The passage above points back to the cursing of the fig tree. Because it was unfruitful at a time when Jesus was hungry, He cursed it. It was not fulfilling the purpose for which God had created it, and because of that, it was destroyed.
In context, this miracle is a shadow of the condition of the religion of the Jewish religious leaders at that time. Rather than truly worshiping and honoring God with their lives, they were seeking advantage for themselves by taking advantage of others. Jesus had just acted in anger and judgment on the behavior of the money-changers in the temple. He condemns them for using the temple, which was intended by God to be a house of prayer, as a means to acquire personal wealth.
It was immediately after Jesus had done this that the account above occurs. As the disciples see that the tree that Jesus had cursed the day before had become withered to its roots, they mention it to Jesus. And then he responds by teaching them about faith in God. He, in essence, tells them that the possibilities available to them by way of prayer were incredible, in essence contrasting this with the misguided and therefore worthless religious practices that were so common at that time. God could do incredible things in response to the prayers of those who truly had faith in Him. Among the truths that Jesus is revealing with this teaching is that living and acting in accord with His will is always the best path, by far, then any other alternative.
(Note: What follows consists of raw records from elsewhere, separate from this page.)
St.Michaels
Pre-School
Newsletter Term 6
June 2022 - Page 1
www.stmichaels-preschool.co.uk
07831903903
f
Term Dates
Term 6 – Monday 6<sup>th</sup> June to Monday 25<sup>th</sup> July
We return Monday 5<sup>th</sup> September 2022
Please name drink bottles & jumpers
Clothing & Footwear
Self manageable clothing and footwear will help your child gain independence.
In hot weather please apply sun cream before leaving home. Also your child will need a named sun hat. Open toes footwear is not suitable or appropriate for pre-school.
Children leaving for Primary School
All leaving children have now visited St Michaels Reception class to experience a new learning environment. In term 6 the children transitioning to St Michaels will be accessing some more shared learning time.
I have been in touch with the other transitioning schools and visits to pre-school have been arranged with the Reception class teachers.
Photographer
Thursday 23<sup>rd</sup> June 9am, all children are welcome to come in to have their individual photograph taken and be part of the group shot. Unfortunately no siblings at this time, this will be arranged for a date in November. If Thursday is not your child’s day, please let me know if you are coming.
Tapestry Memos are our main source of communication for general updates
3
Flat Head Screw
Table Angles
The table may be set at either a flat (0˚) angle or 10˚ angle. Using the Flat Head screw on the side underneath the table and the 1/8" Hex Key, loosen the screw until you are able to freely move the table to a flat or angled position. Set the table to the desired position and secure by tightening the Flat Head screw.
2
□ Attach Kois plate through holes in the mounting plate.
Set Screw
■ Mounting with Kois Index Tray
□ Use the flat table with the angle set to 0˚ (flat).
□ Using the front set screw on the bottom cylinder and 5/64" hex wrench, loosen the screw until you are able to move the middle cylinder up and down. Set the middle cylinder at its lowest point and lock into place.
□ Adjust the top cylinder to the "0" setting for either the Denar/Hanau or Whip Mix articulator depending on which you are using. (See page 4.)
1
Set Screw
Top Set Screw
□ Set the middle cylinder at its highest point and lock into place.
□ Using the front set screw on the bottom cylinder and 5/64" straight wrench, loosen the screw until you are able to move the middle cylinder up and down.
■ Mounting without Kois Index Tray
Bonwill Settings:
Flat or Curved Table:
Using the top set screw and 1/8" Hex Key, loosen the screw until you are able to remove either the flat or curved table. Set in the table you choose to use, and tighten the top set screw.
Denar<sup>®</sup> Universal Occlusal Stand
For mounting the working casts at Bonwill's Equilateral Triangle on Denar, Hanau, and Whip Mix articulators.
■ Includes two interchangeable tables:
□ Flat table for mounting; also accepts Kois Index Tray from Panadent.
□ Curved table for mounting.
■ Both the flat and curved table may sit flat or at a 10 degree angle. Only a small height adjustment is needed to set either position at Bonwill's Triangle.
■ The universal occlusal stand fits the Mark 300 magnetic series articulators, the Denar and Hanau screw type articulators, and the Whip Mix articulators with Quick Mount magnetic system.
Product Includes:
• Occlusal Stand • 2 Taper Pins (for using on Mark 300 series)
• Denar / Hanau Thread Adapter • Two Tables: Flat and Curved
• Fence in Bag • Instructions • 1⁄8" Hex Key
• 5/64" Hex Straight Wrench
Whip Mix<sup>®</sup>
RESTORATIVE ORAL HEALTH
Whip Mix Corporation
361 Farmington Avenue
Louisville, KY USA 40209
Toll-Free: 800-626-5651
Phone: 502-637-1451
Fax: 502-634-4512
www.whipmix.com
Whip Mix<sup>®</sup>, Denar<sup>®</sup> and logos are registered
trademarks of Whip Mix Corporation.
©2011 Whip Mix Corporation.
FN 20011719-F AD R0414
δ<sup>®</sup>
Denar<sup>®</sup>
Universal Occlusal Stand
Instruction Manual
Again, this teaching followed Jesus’ condemnation of what the Jews had done with the teachings of God in the Scriptures. It was summed up in the fact that they had turned the temple and God’s purpose for it into a money-making operation devoid of true faith. They had substituted something else for what God had originally intended, and because of this, they were condemned.
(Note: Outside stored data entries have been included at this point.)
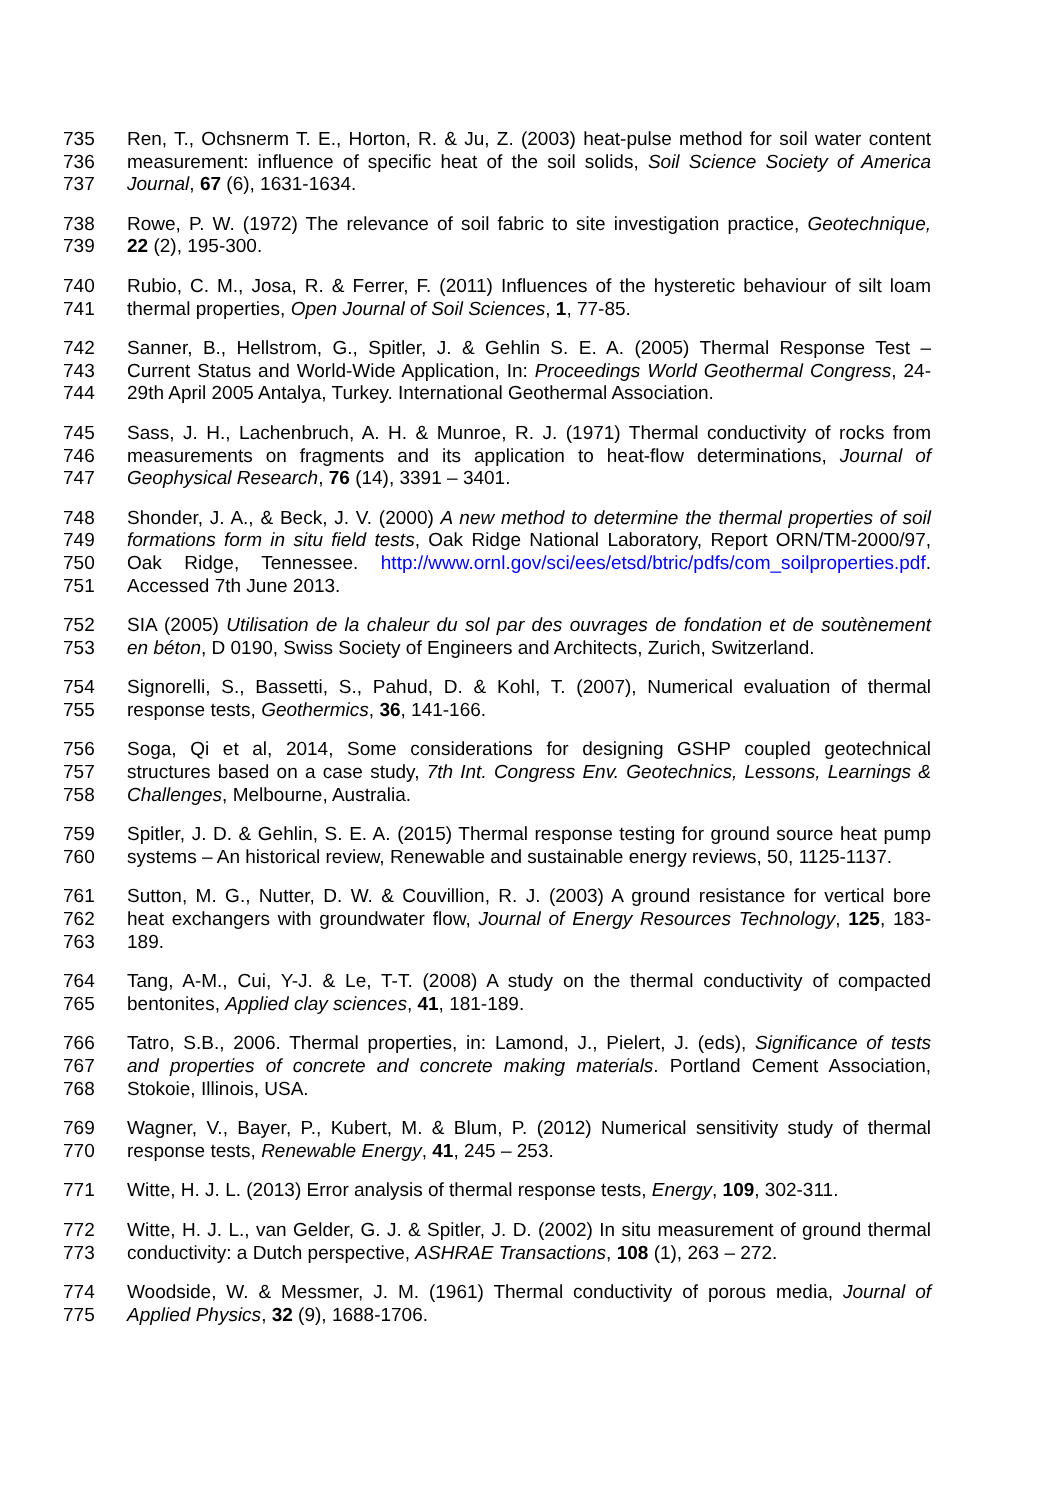735 Ren, T., Ochsnerm T. E., Horton, R. & Ju, Z. (2003) heat-pulse method for soil water content
736 measurement: influence of specific heat of the soil solids, Soil Science Society of America
737 Journal, 67 (6), 1631-1634.
738 Rowe, P. W. (1972) The relevance of soil fabric to site investigation practice, Geotechnique,
739 22 (2), 195-300.
740 Rubio, C. M., Josa, R. & Ferrer, F. (2011) Influences of the hysteretic behaviour of silt loam
741 thermal properties, Open Journal of Soil Sciences, 1, 77-85.
742 Sanner, B., Hellstrom, G., Spitler, J. & Gehlin S. E. A. (2005) Thermal Response Test –
743 Current Status and World-Wide Application, In: Proceedings World Geothermal Congress, 24-
744 29th April 2005 Antalya, Turkey. International Geothermal Association.
745 Sass, J. H., Lachenbruch, A. H. & Munroe, R. J. (1971) Thermal conductivity of rocks from
746 measurements on fragments and its application to heat-flow determinations, Journal of
747 Geophysical Research, 76 (14), 3391 – 3401.
748 Shonder, J. A., & Beck, J. V. (2000) A new method to determine the thermal properties of soil
749 formations form in situ field tests, Oak Ridge National Laboratory, Report ORN/TM-2000/97,
750 Oak Ridge, Tennessee. http://www.ornl.gov/sci/ees/etsd/btric/pdfs/com_soilproperties.pdf.
751 Accessed 7th June 2013.
752 SIA (2005) Utilisation de la chaleur du sol par des ouvrages de fondation et de soutènement
753 en béton, D 0190, Swiss Society of Engineers and Architects, Zurich, Switzerland.
754 Signorelli, S., Bassetti, S., Pahud, D. & Kohl, T. (2007), Numerical evaluation of thermal
755 response tests, Geothermics, 36, 141-166.
756 Soga, Qi et al, 2014, Some considerations for designing GSHP coupled geotechnical
757 structures based on a case study, 7th Int. Congress Env. Geotechnics, Lessons, Learnings &
758 Challenges, Melbourne, Australia.
759 Spitler, J. D. & Gehlin, S. E. A. (2015) Thermal response testing for ground source heat pump
760 systems – An historical review, Renewable and sustainable energy reviews, 50, 1125-1137.
761 Sutton, M. G., Nutter, D. W. & Couvillion, R. J. (2003) A ground resistance for vertical bore
762 heat exchangers with groundwater flow, Journal of Energy Resources Technology, 125, 183-
763 189.
764 Tang, A-M., Cui, Y-J. & Le, T-T. (2008) A study on the thermal conductivity of compacted
765 bentonites, Applied clay sciences, 41, 181-189.
766 Tatro, S.B., 2006. Thermal properties, in: Lamond, J., Pielert, J. (eds), Significance of tests
767 and properties of concrete and concrete making materials. Portland Cement Association,
768 Stokoie, Illinois, USA.
769 Wagner, V., Bayer, P., Kubert, M. & Blum, P. (2012) Numerical sensitivity study of thermal
770 response tests, Renewable Energy, 41, 245 – 253.
771 Witte, H. J. L. (2013) Error analysis of thermal response tests, Energy, 109, 302-311.
772 Witte, H. J. L., van Gelder, G. J. & Spitler, J. D. (2002) In situ measurement of ground thermal
773 conductivity: a Dutch perspective, ASHRAE Transactions, 108 (1), 263 – 272.
774 Woodside, W. & Messmer, J. M. (1961) Thermal conductivity of porous media, Journal of
775 Applied Physics, 32 (9), 1688-1706.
You see, whenever we do this, i.e., whenever we substitute something else for obedience to the truth of God, the result is so far below what could have been possible that it’s hard to put into words. Whereas the temple and believing prayer that was to be done there could have made miraculous and eternal things possible, the Jews had substituted short term gain that would be burned up in the end. And it’s always that way. Every time we substitute our ways and our schemes and view them as somehow better than the ways God has ordained, we will be the loser, and the loss is greater than we might even be able to conceive.
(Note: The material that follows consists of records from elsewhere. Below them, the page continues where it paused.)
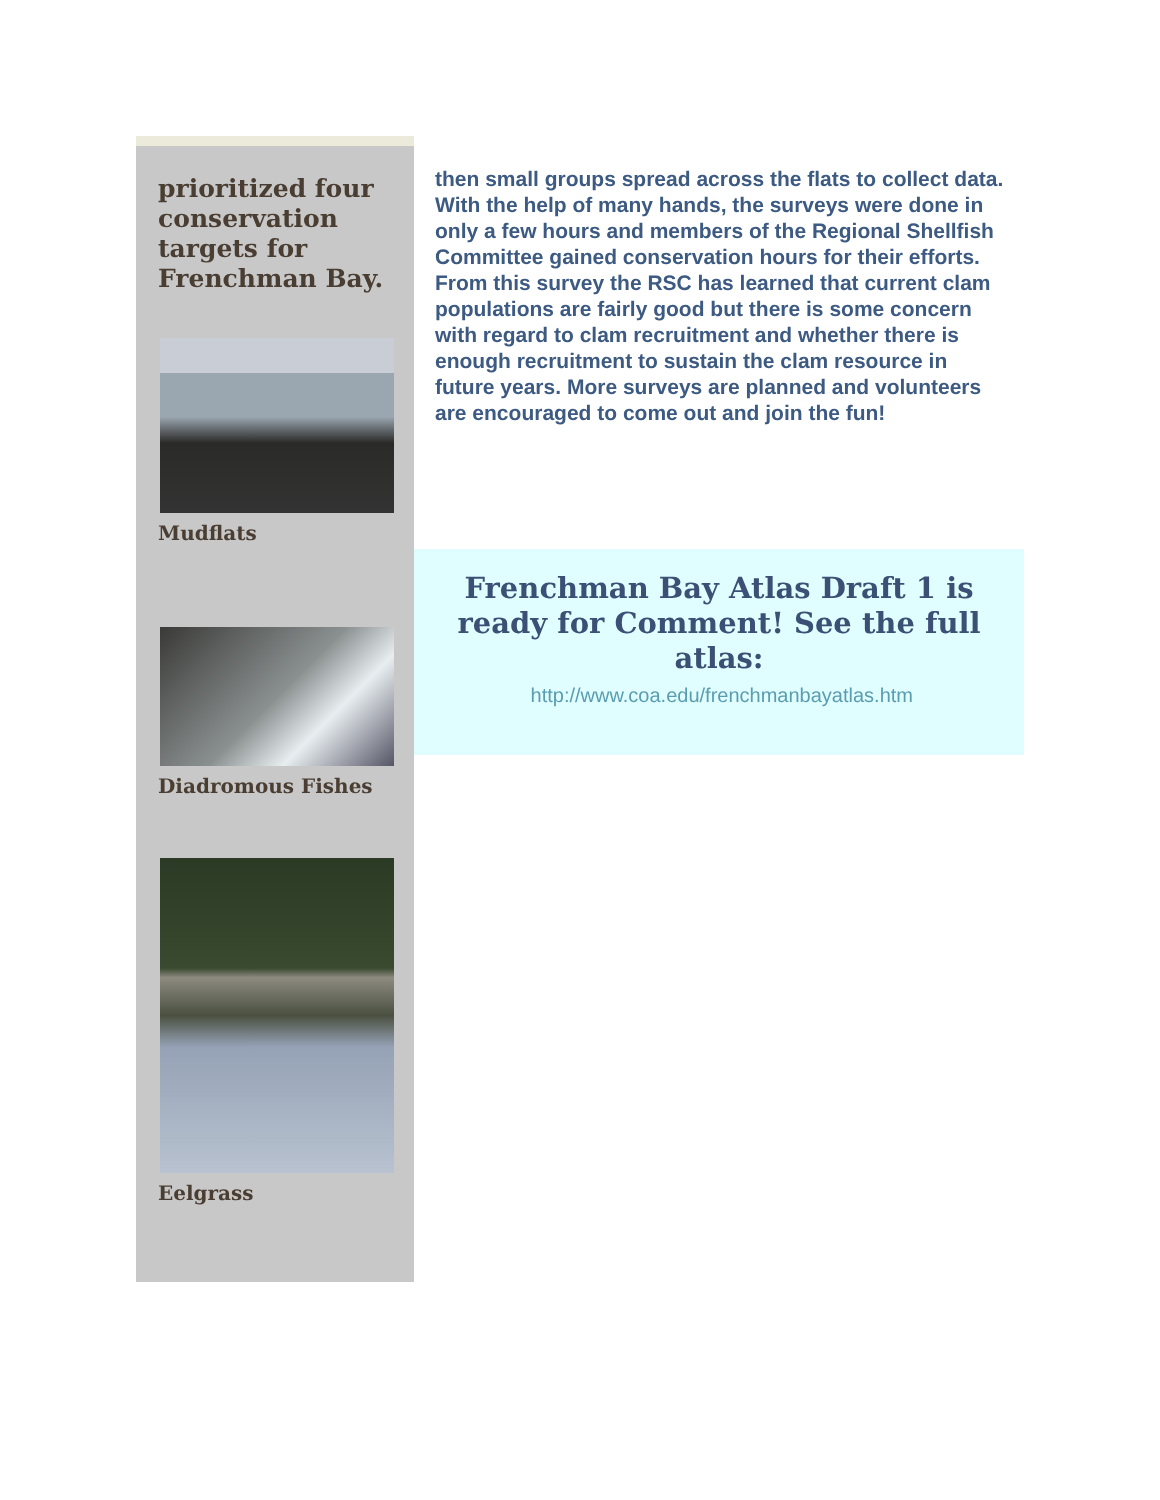prioritized four conservation targets for Frenchman Bay.
Mudflats
Diadromous Fishes
Eelgrass
then small groups spread across the flats to collect data. With the help of many hands, the surveys were done in only a few hours and members of the Regional Shellfish Committee gained conservation hours for their efforts. From this survey the RSC has learned that current clam populations are fairly good but there is some concern with regard to clam recruitment and whether there is enough recruitment to sustain the clam resource in future years. More surveys are planned and volunteers are encouraged to come out and join the fun!
Frenchman Bay Atlas Draft 1 is ready for Comment! See the full atlas:
http://www.coa.edu/frenchmanbayatlas.htm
Psalm 1 puts it this way, as it describes the way of the fruitfulness of the godly life with the chaff of the life focused on anything else:
“Blessed is the man
who walks not in the counsel of the wicked,
nor stands in the way of sinners,
nor sits in the seat of scoffers;
but his delight is in the law of the Lord,
and on his law he meditates day and night.
“He is like a tree
planted by streams of water
that yields its fruit in its season,
and its leaf does not wither.
In all that he does, he prospers.
The wicked are not so,
but are like chaff that the wind drives away
“Therefore the wicked will not stand in the judgment,
nor sinners in the congregation of the righteous;
for the Lord knows the way of the righteous,
but the way of the wicked will perish.”
And as Jesus stated more than once in His teaching, “For to the one who has, more will be given, and he will have an abundance, but from the one who has not, even what he has will be taken away” (Matthew 13:12). We can either glorify God when we eat, drink, or whatever else we do as God intends for us (1 Corinthians 10:31), or we can do just the opposite. But in the choices we make, we should consider the truth that God “is able to do exceeding abundantly above all that we ask or think, according to the power that works in us” (Ephesians 3:20) as we walk in His ways. But to choose otherwise is to, in the end, go the way of chaff, a life that will end with absolutely nothing.